Mecklenburg-Vorpommern startet am Dienstag mit Impfungen für über 16-Jährige in Schulen. Dieses Angebot bewertet Dr. Burkhard Rodeck allerdings skeptisch: "Sobald man das in den Schulen macht, wird natürlich dort ein gewisser Druck aufgebaut auf die Kinder, auf die Eltern, die möglicherweise sich noch nicht impfen lassen wollen", befürchtet er. Stattdessen sei der Kinder- und Jugendarzt der erste Ansprechpartner bei Kinderimpfungen. Zudem sollten Impfungen nicht Voraussetzung für die Teilnahme am Präsenzunterricht werden, appelliert Rodeck.
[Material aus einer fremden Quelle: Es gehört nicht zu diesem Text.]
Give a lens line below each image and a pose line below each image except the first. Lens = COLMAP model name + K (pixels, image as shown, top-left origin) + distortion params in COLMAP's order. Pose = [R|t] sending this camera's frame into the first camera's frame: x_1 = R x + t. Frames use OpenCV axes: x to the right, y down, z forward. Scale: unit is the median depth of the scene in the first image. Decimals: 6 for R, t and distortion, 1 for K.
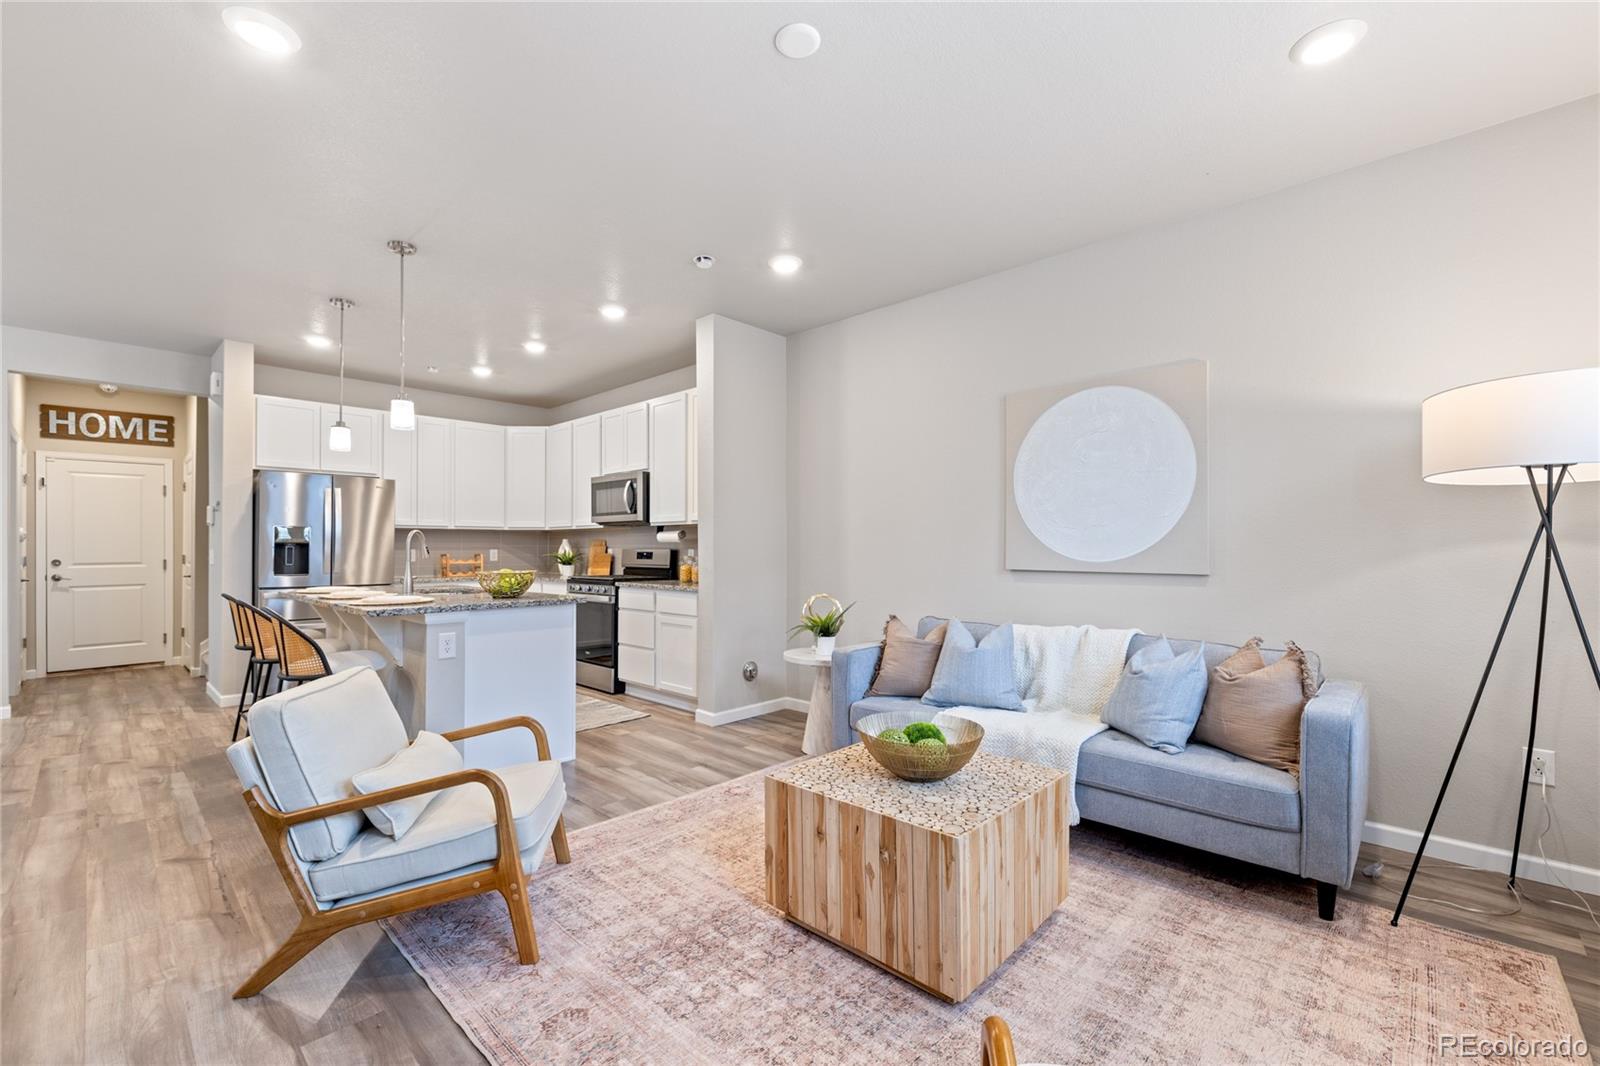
lens RADIAL K [[678.0, 0, 792.5], [0, 678.0, 542.7], [0, 0, 1]] dist [0.002036, -0.000080]
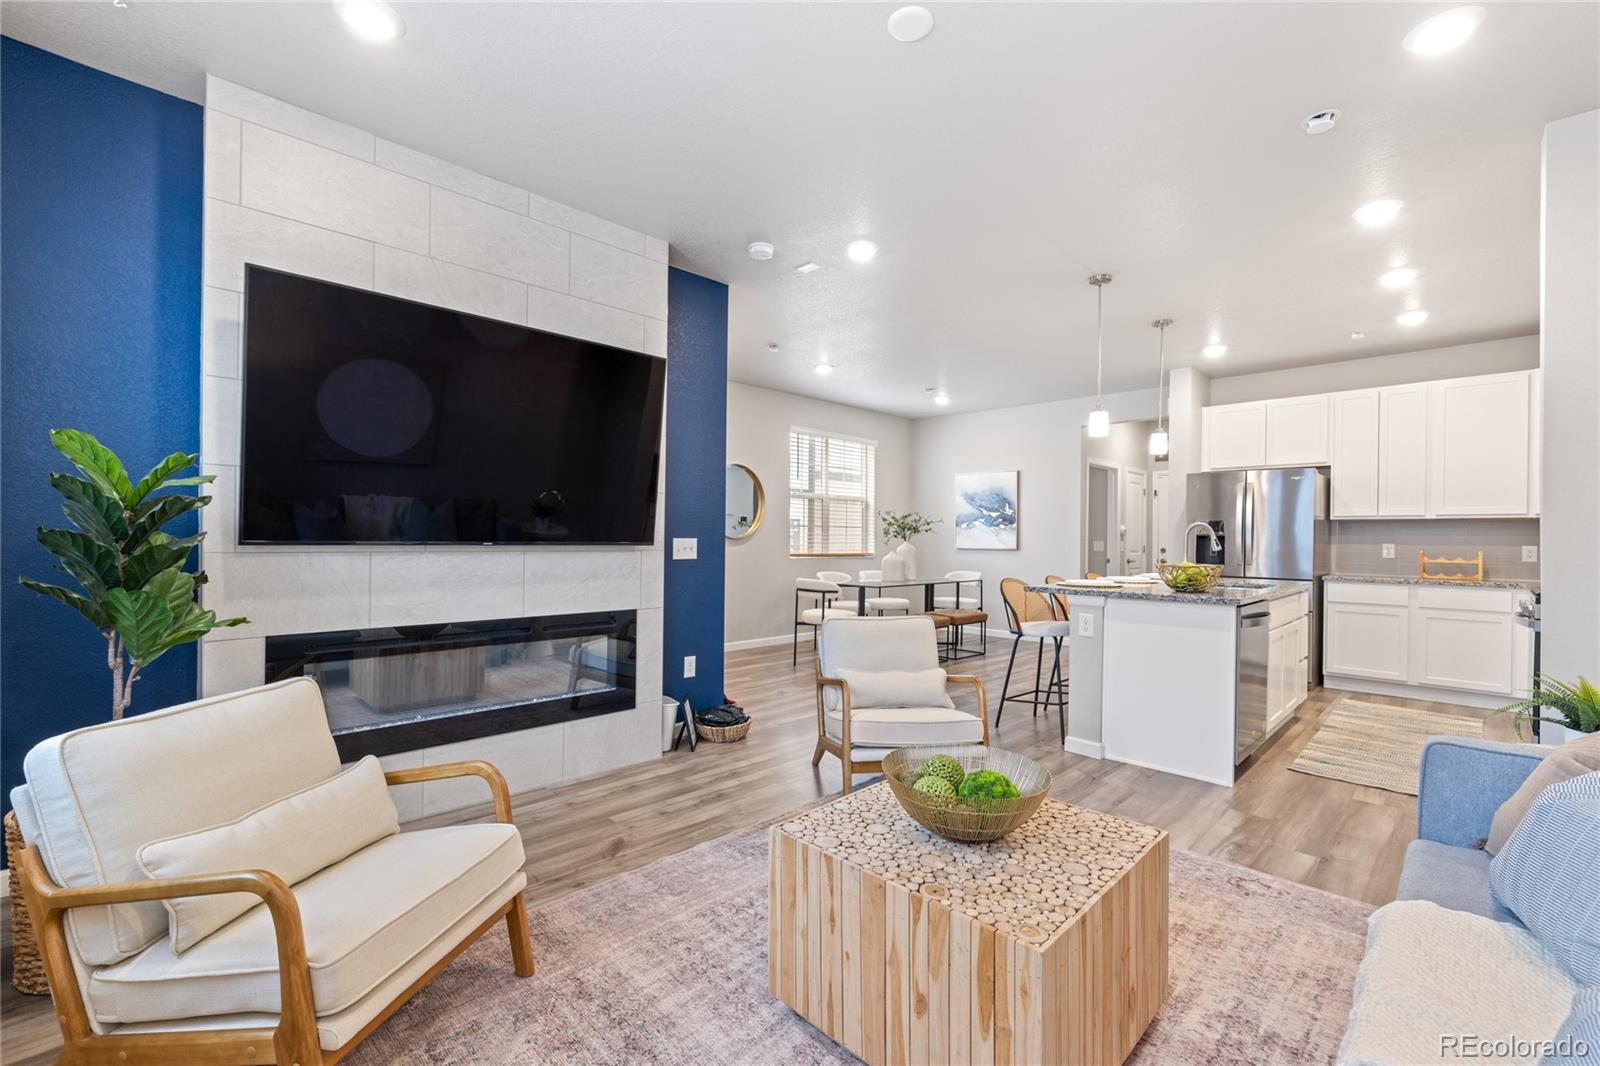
lens RADIAL K [[678.0, 0, 792.5], [0, 678.0, 542.7], [0, 0, 1]] dist [0.002036, -0.000080]
pose [[-0.026949, 0.009892, -0.999588, 0.375687], [-0.002752, 0.999947, 0.009970, 0.002349], [0.999633, 0.003019, -0.026921, 0.320701]]
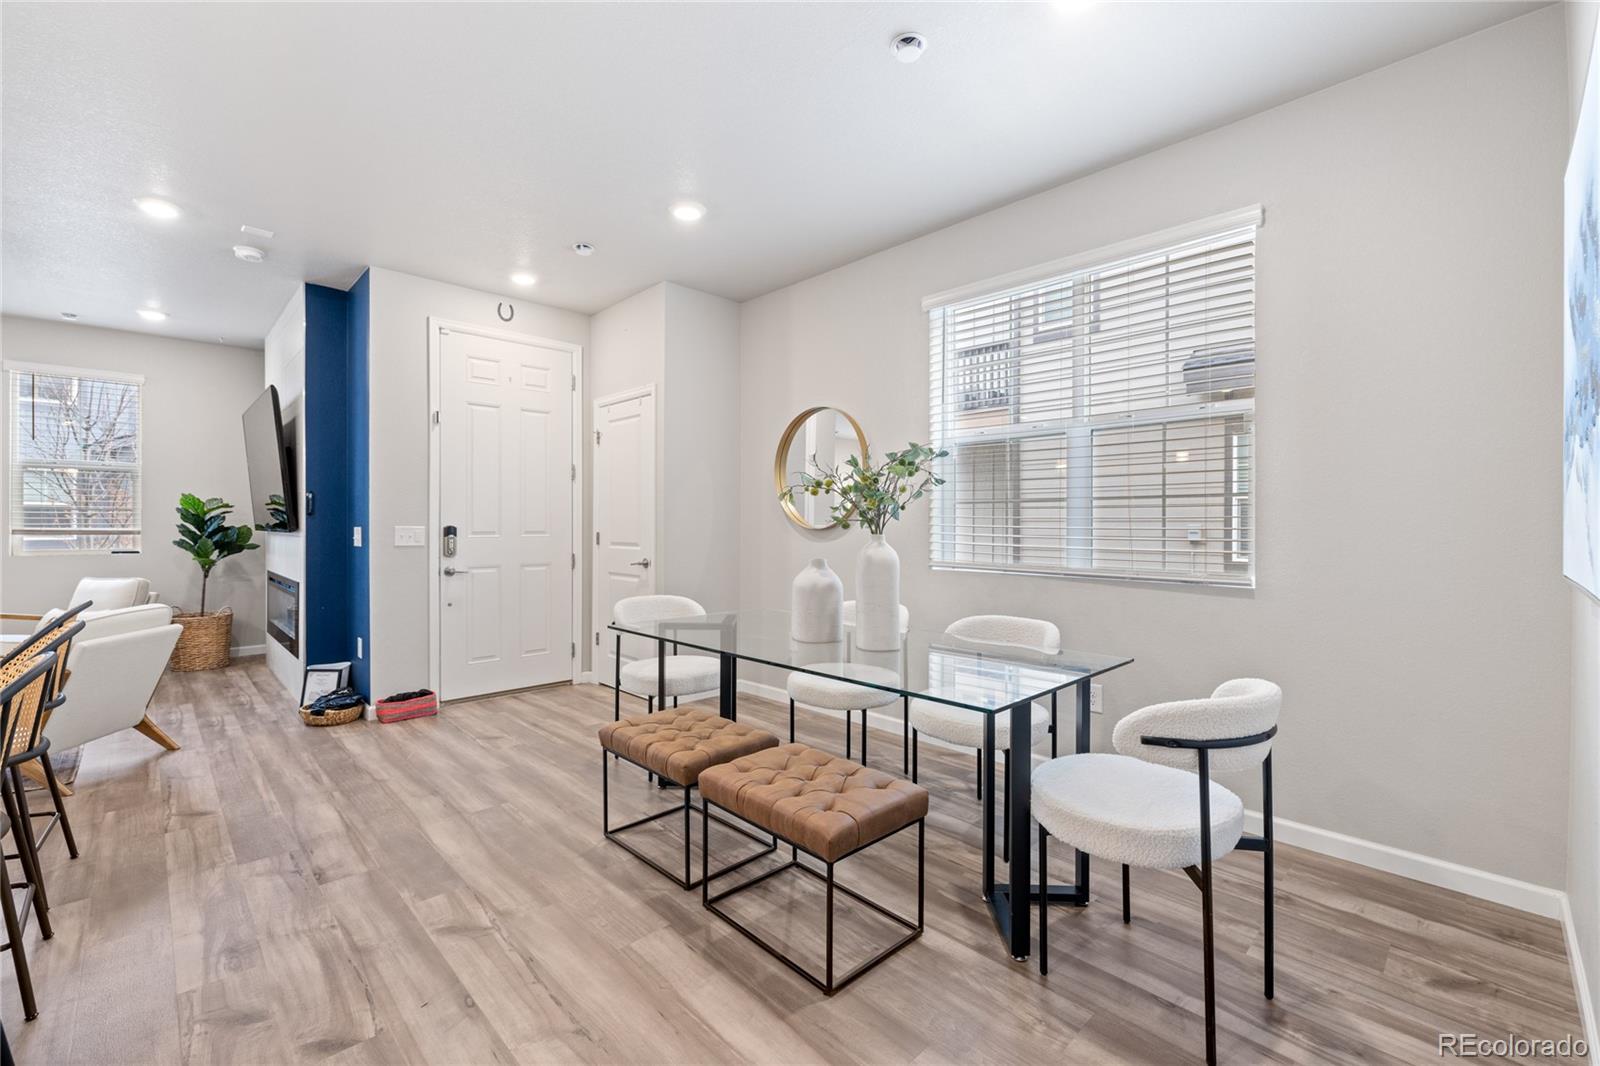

Alle über 12-Jährigen können sich nun also auch mit Empfehlung impfen lassen. Für die unter 12-jährigen Kinder gibt es noch keine Impfstoffzulassung. Daran werde von den Herstellern aber schon gearbeitet. "Die Impfstoffhersteller sind verpflichtet nach europäischen Regeln einen sogenannten pädiatrischen Prüfplan vorzulegen. Das heißt also einen Prüfplan auch für die Jüngeren", erklärt der Generalsekretär der Deutschen Gesellschaft für Kinder- und Jugendmedizin.